Janice MacKinnon, professor with the School of Public Health at the University of Saskatchewan, said even in medicare’s home province, private clinics have won patients over.

“I know people who were very critical of the idea of the clinics before they were sent there. And then they went there and they thought, this is easy. They’re in a mall or something, you drive up, you don’t have to go through the hospital parking. You’re not walking through a hospital which is a place that you can get infections that are problematic,” MacKinnon said.

“Some of the criticisms are just not well-founded. One of the criticisms is, the clinics will take the easy-to-treat cases and leave the public system with the difficult cases. Well, if you look at Saskatchewan, the health districts decided which patients would go to the clinics.”

MacKinnon said public sector unions are the only potential losers from more privately provided care, as fewer workers would pay union dues.

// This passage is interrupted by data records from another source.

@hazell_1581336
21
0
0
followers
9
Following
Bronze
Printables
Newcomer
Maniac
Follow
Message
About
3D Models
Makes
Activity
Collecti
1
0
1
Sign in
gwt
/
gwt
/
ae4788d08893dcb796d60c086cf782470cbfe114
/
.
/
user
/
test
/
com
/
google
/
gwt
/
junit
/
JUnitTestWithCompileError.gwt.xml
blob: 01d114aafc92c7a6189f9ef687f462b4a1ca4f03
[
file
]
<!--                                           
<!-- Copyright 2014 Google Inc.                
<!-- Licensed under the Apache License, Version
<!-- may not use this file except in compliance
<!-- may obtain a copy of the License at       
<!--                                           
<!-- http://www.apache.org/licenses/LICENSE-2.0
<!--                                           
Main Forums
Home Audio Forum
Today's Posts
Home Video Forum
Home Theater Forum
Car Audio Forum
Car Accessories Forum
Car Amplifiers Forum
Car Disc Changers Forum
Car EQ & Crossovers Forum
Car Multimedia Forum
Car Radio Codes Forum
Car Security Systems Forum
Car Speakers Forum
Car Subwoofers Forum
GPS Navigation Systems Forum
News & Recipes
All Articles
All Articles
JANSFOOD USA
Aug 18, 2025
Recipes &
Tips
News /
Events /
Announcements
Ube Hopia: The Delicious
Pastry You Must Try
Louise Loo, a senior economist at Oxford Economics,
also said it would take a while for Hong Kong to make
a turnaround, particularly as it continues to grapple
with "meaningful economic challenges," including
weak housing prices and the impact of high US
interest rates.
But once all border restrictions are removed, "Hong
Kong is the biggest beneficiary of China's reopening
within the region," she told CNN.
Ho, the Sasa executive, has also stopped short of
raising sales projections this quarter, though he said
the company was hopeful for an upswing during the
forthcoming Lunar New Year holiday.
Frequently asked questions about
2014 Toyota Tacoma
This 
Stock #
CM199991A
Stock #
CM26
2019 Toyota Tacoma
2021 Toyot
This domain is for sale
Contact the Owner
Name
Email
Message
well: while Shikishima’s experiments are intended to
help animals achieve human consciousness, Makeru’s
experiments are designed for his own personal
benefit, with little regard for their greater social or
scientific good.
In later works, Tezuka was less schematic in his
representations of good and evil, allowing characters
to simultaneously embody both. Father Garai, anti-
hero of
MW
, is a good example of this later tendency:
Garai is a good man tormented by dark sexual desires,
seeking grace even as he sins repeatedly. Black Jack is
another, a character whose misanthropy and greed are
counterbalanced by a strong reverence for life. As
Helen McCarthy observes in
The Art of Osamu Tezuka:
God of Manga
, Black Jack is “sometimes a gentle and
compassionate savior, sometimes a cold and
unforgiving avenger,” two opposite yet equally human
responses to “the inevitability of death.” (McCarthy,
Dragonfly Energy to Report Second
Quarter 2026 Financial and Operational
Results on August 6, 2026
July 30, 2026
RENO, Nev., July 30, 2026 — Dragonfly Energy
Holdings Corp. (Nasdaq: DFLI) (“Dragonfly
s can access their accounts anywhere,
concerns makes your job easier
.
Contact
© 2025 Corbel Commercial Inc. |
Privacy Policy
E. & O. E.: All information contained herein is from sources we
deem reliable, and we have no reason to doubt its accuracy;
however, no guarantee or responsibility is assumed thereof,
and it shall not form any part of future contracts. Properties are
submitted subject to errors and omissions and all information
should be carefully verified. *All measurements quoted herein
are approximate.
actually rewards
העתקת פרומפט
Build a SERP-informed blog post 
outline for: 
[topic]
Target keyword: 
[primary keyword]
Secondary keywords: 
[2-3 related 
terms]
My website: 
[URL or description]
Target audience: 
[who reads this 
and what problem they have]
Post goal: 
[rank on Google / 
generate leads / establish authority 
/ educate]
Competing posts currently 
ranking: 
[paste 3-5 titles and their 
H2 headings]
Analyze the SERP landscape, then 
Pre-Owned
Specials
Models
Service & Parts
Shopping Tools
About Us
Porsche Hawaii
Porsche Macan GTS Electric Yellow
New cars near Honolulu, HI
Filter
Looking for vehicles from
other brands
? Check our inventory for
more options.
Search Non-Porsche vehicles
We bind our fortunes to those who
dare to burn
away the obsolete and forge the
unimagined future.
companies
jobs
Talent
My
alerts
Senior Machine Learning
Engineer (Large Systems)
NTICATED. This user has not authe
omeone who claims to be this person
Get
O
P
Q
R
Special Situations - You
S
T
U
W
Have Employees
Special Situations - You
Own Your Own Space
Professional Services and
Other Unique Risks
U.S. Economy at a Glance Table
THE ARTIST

Third parties were required to make human resource plans to do medical procedures in Saskatchewan, and MacKinnon said the details proved private clinics weren’t compromising public care.

“Many of the people that ended up in the clinics were people who had left the profession, but came back because the clinics offered something incredibly valuable to health-care workers, a Monday-to-Friday nine-to-five job with no emergency call-ins,” she said.

MacKinnon listed some of the advantages private clinics provide.

“Private clinics can offer huge advantages if the government does a good job at getting the right contract,” she said.

“They’re cheaper and faster because they focus on one procedure, one or two. That’s all they do every day. Also, they’re not unionized. That doesn’t mean the salaries are lower, but they don’t have the restrictions that are in union contracts. So they have more flexibility. If they’re really busy tomorrow, maybe somebody will stay for an extra hour, but next week, they can take that time off.”

‘Very Frustrating’

MacKinnon, who was finance minister under Saskatchewan’s Roy Romanow government in the 1990s, said the Ontario government needs to structure the contracts to ensure quality care at reasonable prices, and in this way the use of private services should not cause alarm.

“It’s very frustrating to continue to see this debate in Canada that would occur in no other part of the developed world,“ she said. ”Every other developed country has private clinics where the services are paid for by the government. They don’t debate that, it’s just part of the system, and many of those countries have better health results.”

Dr. Brian Day founded the Cambie Surgical Centre in Vancouver in 1996 and is taking his legal fight to the Supreme Court of Canada to  enable private health insurance in B.C. He says government data suggests that Ford’s plan “could save hundreds of lives” annually.

“The B.C. College of Physicians keeps the data on complications that happen in private clinics, everything that goes wrong—if you have to have a readmission, if the patient gets an infection. Their data shows that complications in public hospitals are 40 times more common than they are in private surgery centres,” Day said in an interview.

“You may have heard of these superbug infections, the ones that eat away and cause very serious infections. They happen in 11 of every 1,000 discharges in public hospitals. We’ve treated 85,000 patients over the years at Cambie and we’ve never had one. For every 100 hospital admissions in a public hospital in Canada, there is one preventable death. [At Cambie] since 1996, we’ve had no deaths.”

Day said public hospitals get annual funding from government that makes every service rendered a loss, whereas private centres are paid for every service they provide.

“We don’t want to treat patients because they cost money, so it’s a crazy system. We should do a Monty Python show on the Canadian health system. There is a lot to work with. The system is designed to put patients at the bottom,” he said.

“A private facility that’s on a contract is getting revenue for every patient they choose. It’s pretty simple arithmetic.”